(Data excerpts)
== Segment start ==
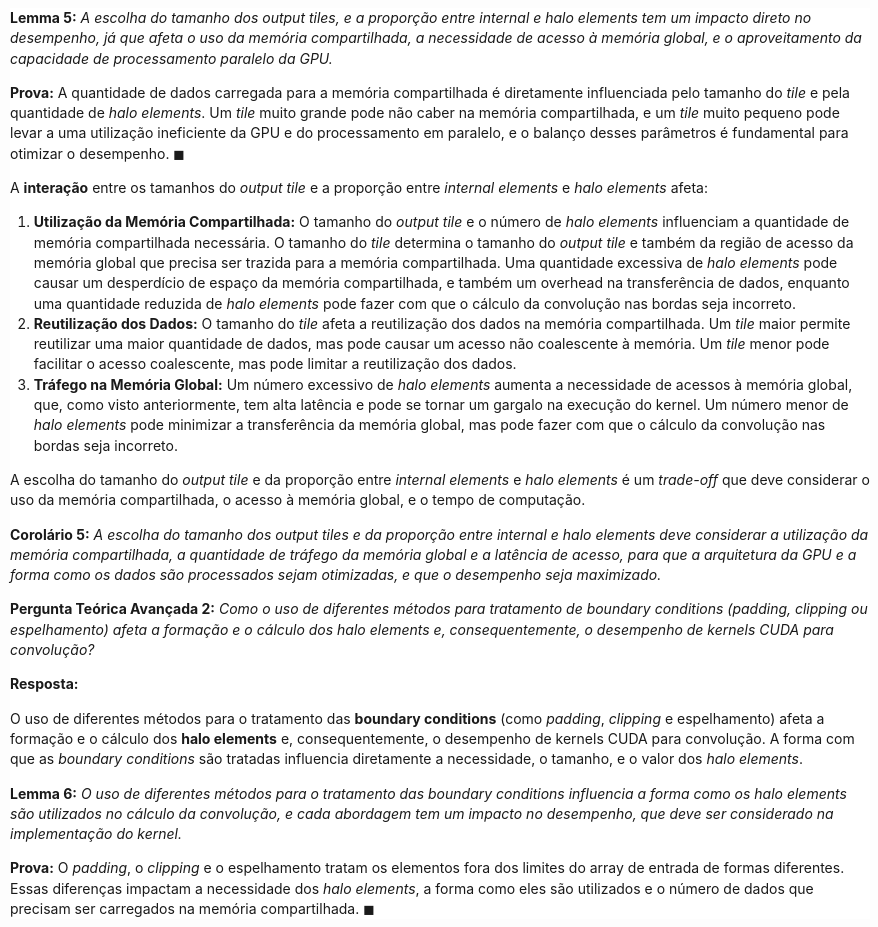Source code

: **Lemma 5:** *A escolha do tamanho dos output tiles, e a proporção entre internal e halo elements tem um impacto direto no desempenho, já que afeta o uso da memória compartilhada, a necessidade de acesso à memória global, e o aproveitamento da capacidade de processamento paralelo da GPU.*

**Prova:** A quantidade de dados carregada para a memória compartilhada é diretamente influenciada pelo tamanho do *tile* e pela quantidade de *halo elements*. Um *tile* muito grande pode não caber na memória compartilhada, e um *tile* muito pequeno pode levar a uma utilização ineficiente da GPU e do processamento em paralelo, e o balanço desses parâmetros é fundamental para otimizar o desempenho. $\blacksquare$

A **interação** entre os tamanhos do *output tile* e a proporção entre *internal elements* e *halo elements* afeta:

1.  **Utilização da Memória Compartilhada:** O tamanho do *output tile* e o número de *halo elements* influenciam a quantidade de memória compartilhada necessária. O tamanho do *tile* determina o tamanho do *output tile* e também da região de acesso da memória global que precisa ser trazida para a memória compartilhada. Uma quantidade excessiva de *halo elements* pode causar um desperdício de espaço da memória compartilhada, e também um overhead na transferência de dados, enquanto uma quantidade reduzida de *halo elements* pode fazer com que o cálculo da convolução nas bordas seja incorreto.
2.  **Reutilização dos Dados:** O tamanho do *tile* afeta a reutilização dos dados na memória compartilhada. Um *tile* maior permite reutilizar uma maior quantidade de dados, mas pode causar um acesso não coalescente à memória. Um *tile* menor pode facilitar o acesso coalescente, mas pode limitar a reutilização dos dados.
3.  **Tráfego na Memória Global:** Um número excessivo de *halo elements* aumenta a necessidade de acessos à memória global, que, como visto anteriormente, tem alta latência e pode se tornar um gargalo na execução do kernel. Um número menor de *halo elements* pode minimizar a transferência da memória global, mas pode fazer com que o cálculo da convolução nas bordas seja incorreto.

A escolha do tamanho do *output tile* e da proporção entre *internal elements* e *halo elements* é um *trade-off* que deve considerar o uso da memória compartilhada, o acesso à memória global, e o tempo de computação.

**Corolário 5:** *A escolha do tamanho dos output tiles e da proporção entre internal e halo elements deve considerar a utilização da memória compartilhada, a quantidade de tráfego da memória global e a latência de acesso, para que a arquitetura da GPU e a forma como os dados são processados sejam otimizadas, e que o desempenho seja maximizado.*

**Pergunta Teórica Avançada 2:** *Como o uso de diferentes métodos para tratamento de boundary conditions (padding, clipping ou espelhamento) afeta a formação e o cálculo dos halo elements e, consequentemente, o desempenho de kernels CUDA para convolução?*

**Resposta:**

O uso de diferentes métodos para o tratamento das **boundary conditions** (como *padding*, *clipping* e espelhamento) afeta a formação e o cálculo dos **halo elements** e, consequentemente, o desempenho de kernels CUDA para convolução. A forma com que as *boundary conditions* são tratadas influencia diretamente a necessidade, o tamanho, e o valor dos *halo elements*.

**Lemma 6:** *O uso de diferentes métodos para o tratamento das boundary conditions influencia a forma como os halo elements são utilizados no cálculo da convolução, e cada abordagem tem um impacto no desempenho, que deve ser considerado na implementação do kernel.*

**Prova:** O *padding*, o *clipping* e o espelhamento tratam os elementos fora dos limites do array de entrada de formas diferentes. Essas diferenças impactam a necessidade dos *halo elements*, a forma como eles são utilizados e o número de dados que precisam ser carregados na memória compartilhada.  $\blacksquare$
== Segment end ==
== Segment start ==
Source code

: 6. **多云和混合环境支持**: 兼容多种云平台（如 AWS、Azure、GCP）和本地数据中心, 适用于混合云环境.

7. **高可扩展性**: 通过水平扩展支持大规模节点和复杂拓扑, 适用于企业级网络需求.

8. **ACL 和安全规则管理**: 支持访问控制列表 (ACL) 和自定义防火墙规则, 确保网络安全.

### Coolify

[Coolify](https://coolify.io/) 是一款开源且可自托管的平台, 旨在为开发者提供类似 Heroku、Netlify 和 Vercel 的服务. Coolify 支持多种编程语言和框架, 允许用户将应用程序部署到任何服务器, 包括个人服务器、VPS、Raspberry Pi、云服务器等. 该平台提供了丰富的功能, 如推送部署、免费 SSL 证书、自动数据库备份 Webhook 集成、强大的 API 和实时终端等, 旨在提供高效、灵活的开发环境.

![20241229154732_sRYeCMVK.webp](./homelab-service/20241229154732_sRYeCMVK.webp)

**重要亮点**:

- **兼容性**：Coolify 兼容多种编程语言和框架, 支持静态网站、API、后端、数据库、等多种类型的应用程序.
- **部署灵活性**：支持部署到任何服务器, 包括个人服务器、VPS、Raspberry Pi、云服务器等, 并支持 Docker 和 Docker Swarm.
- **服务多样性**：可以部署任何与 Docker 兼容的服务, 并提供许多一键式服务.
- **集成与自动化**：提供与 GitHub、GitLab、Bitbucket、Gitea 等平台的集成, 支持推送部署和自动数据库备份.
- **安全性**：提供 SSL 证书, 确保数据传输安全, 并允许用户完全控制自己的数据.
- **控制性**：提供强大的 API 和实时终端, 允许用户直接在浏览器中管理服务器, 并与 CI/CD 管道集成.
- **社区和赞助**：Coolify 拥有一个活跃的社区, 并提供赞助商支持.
== Segment end ==
== Segment start ==
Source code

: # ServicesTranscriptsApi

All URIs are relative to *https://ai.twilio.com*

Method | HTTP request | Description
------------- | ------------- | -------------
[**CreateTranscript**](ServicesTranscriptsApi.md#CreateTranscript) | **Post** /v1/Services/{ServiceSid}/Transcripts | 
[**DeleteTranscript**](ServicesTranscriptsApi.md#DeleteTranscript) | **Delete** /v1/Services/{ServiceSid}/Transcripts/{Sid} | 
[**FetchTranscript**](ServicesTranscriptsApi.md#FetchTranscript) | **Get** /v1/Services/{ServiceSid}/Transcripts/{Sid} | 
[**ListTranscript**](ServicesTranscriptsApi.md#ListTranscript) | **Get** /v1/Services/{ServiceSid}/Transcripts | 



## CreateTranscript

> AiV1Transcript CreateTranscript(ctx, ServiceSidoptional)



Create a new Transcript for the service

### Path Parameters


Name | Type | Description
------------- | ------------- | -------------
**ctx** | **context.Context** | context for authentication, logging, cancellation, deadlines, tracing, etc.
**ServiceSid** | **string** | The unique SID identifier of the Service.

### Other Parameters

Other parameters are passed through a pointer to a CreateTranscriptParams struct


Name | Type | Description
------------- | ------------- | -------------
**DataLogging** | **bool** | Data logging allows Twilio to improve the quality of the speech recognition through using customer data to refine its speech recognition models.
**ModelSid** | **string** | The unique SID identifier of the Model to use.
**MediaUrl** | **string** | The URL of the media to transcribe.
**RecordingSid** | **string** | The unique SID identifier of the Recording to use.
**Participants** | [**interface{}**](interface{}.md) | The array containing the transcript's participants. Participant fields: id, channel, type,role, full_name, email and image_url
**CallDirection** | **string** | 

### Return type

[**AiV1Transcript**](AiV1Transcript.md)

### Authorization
== Segment end ==
TRY IT
Report every line above that contains the string "deve", copying each one in full. Case counts.

RESULT OF THE TASK
A escolha do tamanho do *output tile* e da proporção entre *internal elements* e *halo elements* é um *trade-off* que deve considerar o uso da memória compartilhada, o acesso à memória global, e o tempo de computação.
**Corolário 5:** *A escolha do tamanho dos output tiles e da proporção entre internal e halo elements deve considerar a utilização da memória compartilhada, a quantidade de tráfego da memória global e a latência de acesso, para que a arquitetura da GPU e a forma como os dados são processados sejam otimizadas, e que o desempenho seja maximizado.*
**Lemma 6:** *O uso de diferentes métodos para o tratamento das boundary conditions influencia a forma como os halo elements são utilizados no cálculo da convolução, e cada abordagem tem um impacto no desempenho, que deve ser considerado na implementação do kernel.*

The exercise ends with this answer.